» **Entries shown**

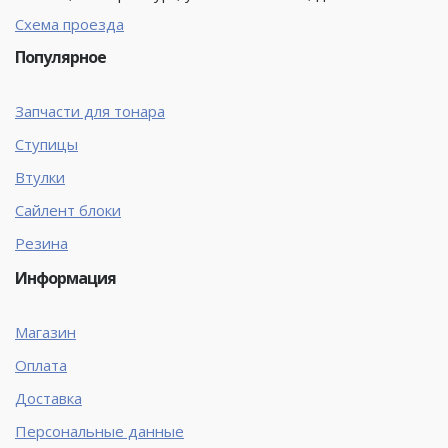
Схема проезда
Популярное
Запчасти для тонара
Ступицы
Втулки
Сайлент блоки
Резина
Информация
Магазин
Оплата
Доставка
Персональные данные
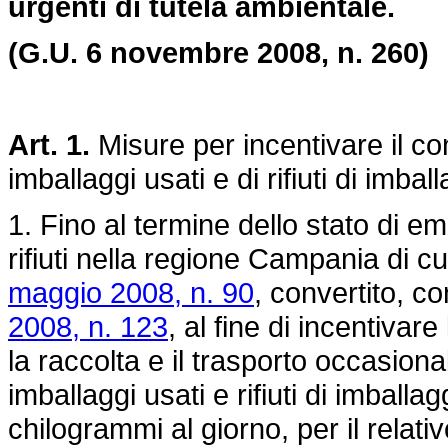
urgenti di tutela ambientale.
(G.U. 6 novembre 2008, n. 260)
Art. 1.
Misure per incentivare il con
imballaggi usati e di rifiuti di imbal
1. Fino al termine dello stato di e
rifiuti nella regione Campania di cui
maggio 2008, n. 90
, convertito, c
2008, n. 123
, al fine di incentivare
la raccolta e il trasporto occasional
imballaggi usati e rifiuti di imball
chilogrammi al giorno, per il relat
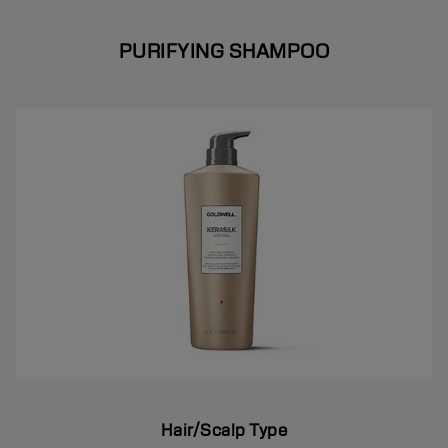
PURIFYING SHAMPOO
Hair/Scalp Type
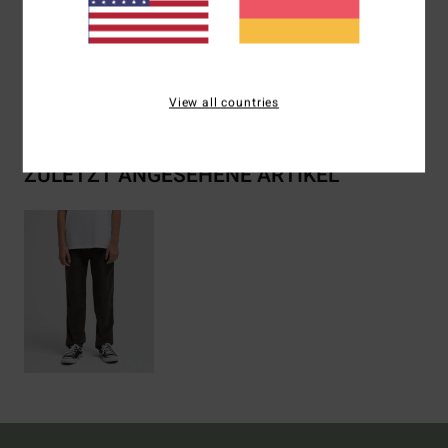
Zusammensetzung
[Hauptstoff] 100 % Baumwolle
Versand & Rückversand
View all countries
ZULETZT ANGESEHENE ARTIKEL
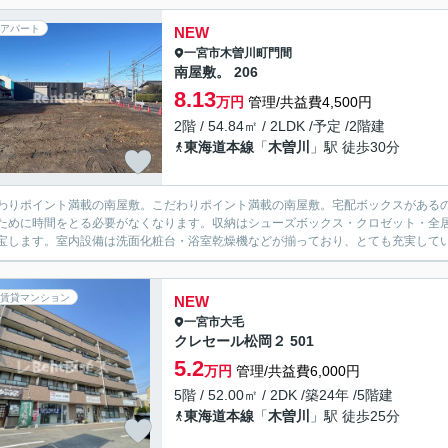
アパート
NEW
一宮市
木曽川町門間
南屋敷。 206
8.13
万円
管理/共益費4,500円
2階 / 54.84㎡ / 2LDK /予定 /2階建
東海道本線
「
木曽川
」駅 徒歩30分
わりポイント満載の南屋敷。こだわりポイント満載の南屋敷。宅配ボックスがある
ために時間をとる必要がなくなります。収納はシューズボックス・クロゼット・全
宝します。室内設備は洗面化粧台・浴室乾燥機などが揃っており、とても充実してい
賃貸マンション
NEW
一宮市
大毛
クレセール松岡２ 501
5.2
万円
管理/共益費6,000円
5階 / 52.00㎡ / 2DK /築24年 /5階建
東海道本線
「
木曽川
」駅 徒歩25分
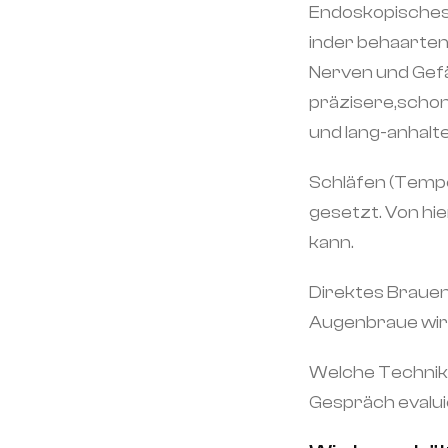
Endoskopisches B
inder behaarte
Nerven und Gefä
präzisere,schon
und lang-anhalt
Schläfen (Tempor
gesetzt. Von hi
kann.
Direktes Brauenl
Augenbraue wird 
Welche Technik 
Gespräch evalui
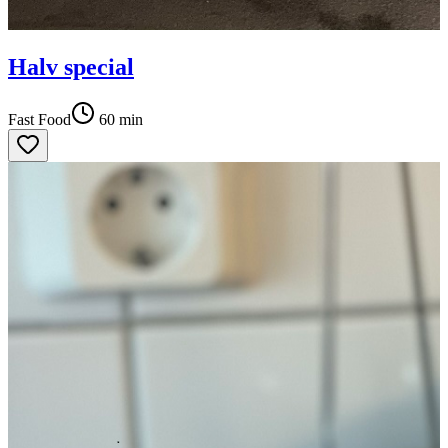
Halv special
Fast Food
60
min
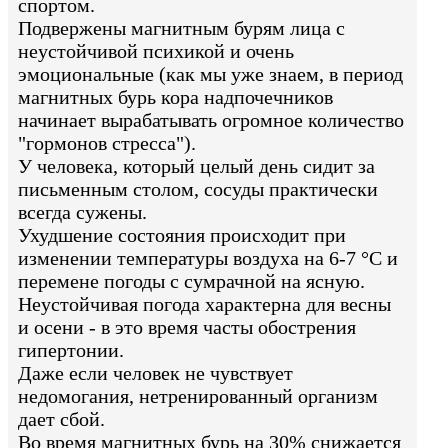
спортом.
Подвержены магнитным бурям лица с
неустойчивой психикой и очень
эмоциональные (как мы уже знаем, в период
магнитных бурь кора надпочечников
начинает вырабатывать огромное количество
"гормонов стресса").
У человека, который целый день сидит за
письменным столом, сосуды практически
всегда сужены.
Ухудшение состояния происходит при
изменении температуры воздуха на 6-7 °С и
перемене погоды с сумрачной на ясную.
Неустойчивая погода характерна для весны
и осени - в это время часты обострения
гипертонии.
Даже если человек не чувствует
недомогания, нетренированный организм
дает сбой.
Во время магнитных бурь на 30% снижается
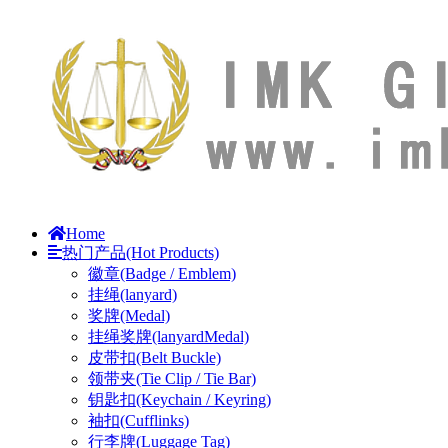
Home
热门产品(Hot Products)
徽章(Badge / Emblem)
挂绳(lanyard)
奖牌(Medal)
挂绳奖牌(lanyardMedal)
皮带扣(Belt Buckle)
领带夹(Tie Clip / Tie Bar)
钥匙扣(Keychain / Keyring)
袖扣(Cufflinks)
行李牌(Luggage Tag)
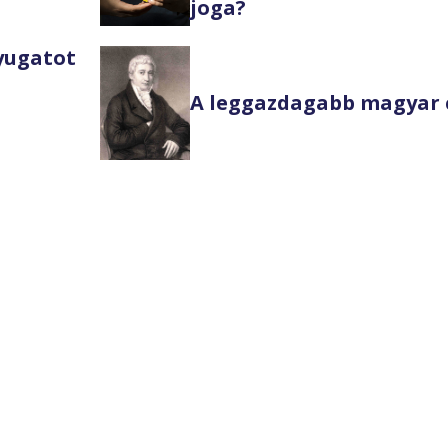
joga?
Nyugatot
A leggazdagabb magyar 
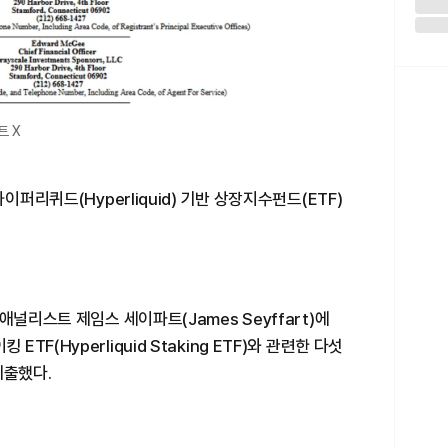
트 X
이퍼리퀴드(Hyperliquid) 기반 상장지수펀드(ETF)
애널리스트 제임스 세이파트(James Seyffart)에
(Hyperliquid Staking ETF)와 관련한 다섯
제출했다.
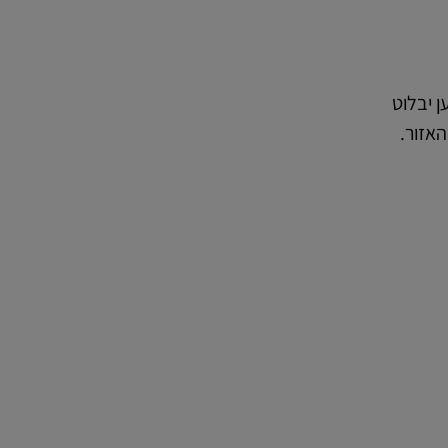
 יבלוט
אזור.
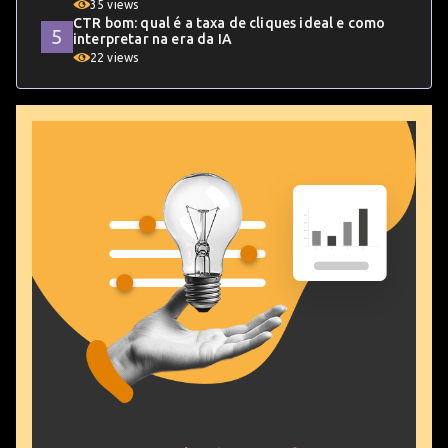
35 views
CTR bom: qual é a taxa de cliques ideal e como
interpretar na era da IA
22 views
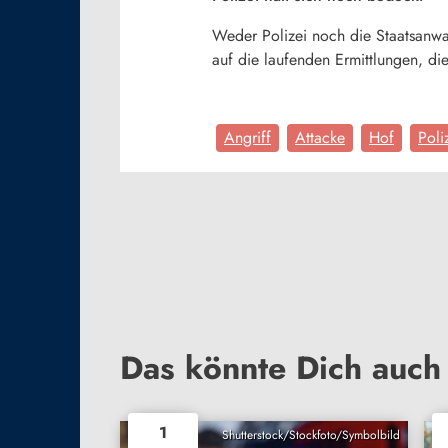
Weder Polizei noch die Staatsanwa
auf die laufenden Ermittlungen, die
Angriff
Attacke
Hof
Poli
Das könnte Dich auch 
1
Shutterstock/Stockfoto/Symbolbild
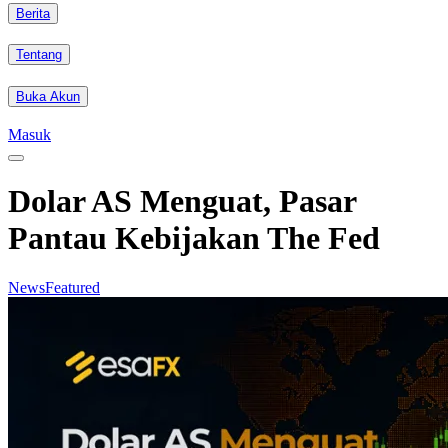
Berita
Tentang
Buka Akun
Masuk
Dolar AS Menguat, Pasar
Pantau Kebijakan The Fed
News
Featured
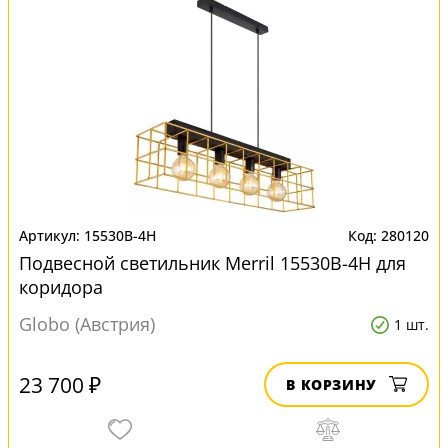
15530B-4H
280120
Подвесной светильник Merril 15530B-4H для
коридора
Globo (Австрия)
1 шт.
23 700 ₽
В КОРЗИНУ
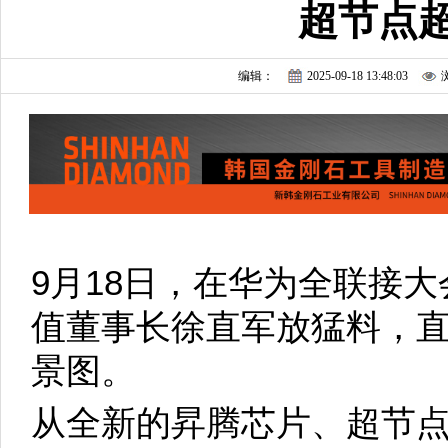
超节点
编辑：
2025-09-18 13:48:03
9月18日，在华为全联接
值董事长徐直军放猛料，直
景图。
从全新的昇腾芯片、超节点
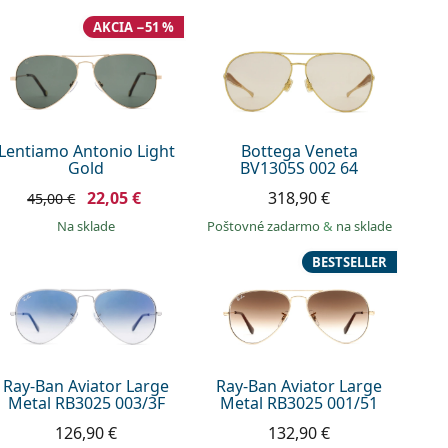
AKCIA −51 %
Lentiamo Antonio Light
Bottega Veneta
Gold
BV1305S 002 64
22,05 €
318,90 €
45,00 €
na sklade
Poštovné zadarmo
&
na sklade
BESTSELLER
Ray-Ban Aviator Large
Ray-Ban Aviator Large
Metal RB3025 003/3F
Metal RB3025 001/51
126,90 €
132,90 €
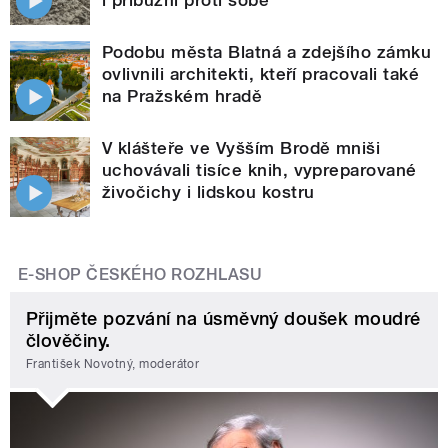
Podobu města Blatná a zdejšího zámku
ovlivnili architekti, kteří pracovali také
na Pražském hradě
V klášteře ve Vyšším Brodě mniši
uchovávali tisíce knih, vypreparované
živočichy i lidskou kostru
E-SHOP ČESKÉHO ROZHLASU
Přijměte pozvání na úsměvný doušek moudré
člověčiny.
František Novotný, moderátor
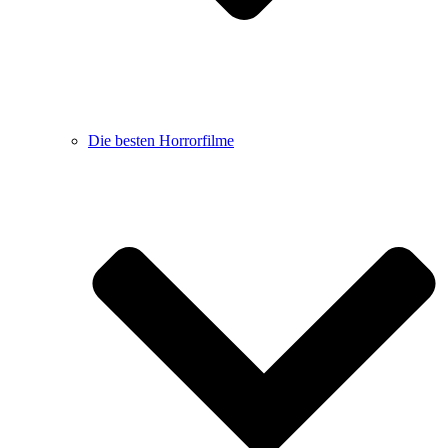
Die besten Horrorfilme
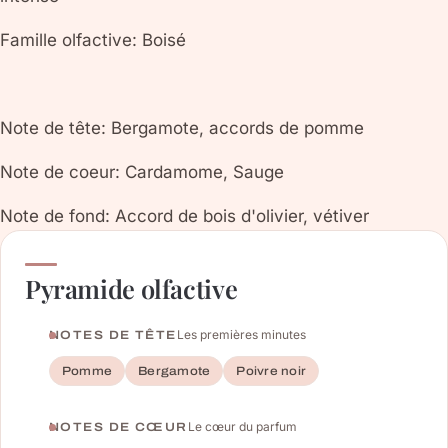
Famille olfactive: Boisé
Note de tête: Bergamote, accords de pomme
Note de coeur: Cardamome, Sauge
Note de fond: Accord de bois d'olivier, vétiver
Pyramide olfactive
Les premières minutes
NOTES DE TÊTE
Pomme
Bergamote
Poivre noir
Le cœur du parfum
NOTES DE CŒUR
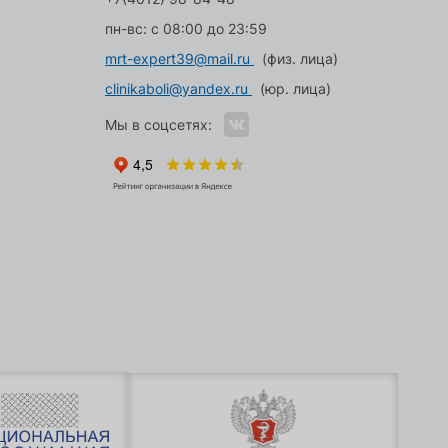
пн-вс: с 08:00 до 23:59
mrt-expert39@mail.ru
(физ. лица)
clinikaboli@yandex.ru
(юр. лица)
Мы в соцсетях:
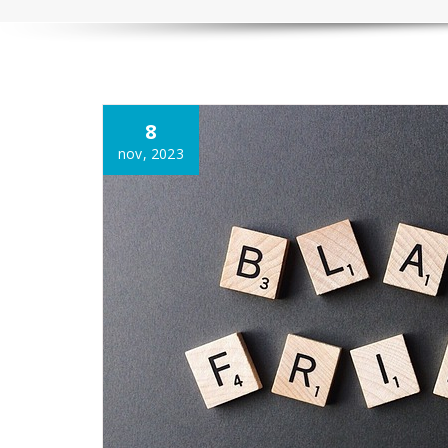
Annonce
8
nov, 2023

» **What the task asks**
Across the data, pull every line containing the string "лица".

» **Solution to this problem**
Подвержены магнитным бурям лица с
(физ. лица)
(юр. лица)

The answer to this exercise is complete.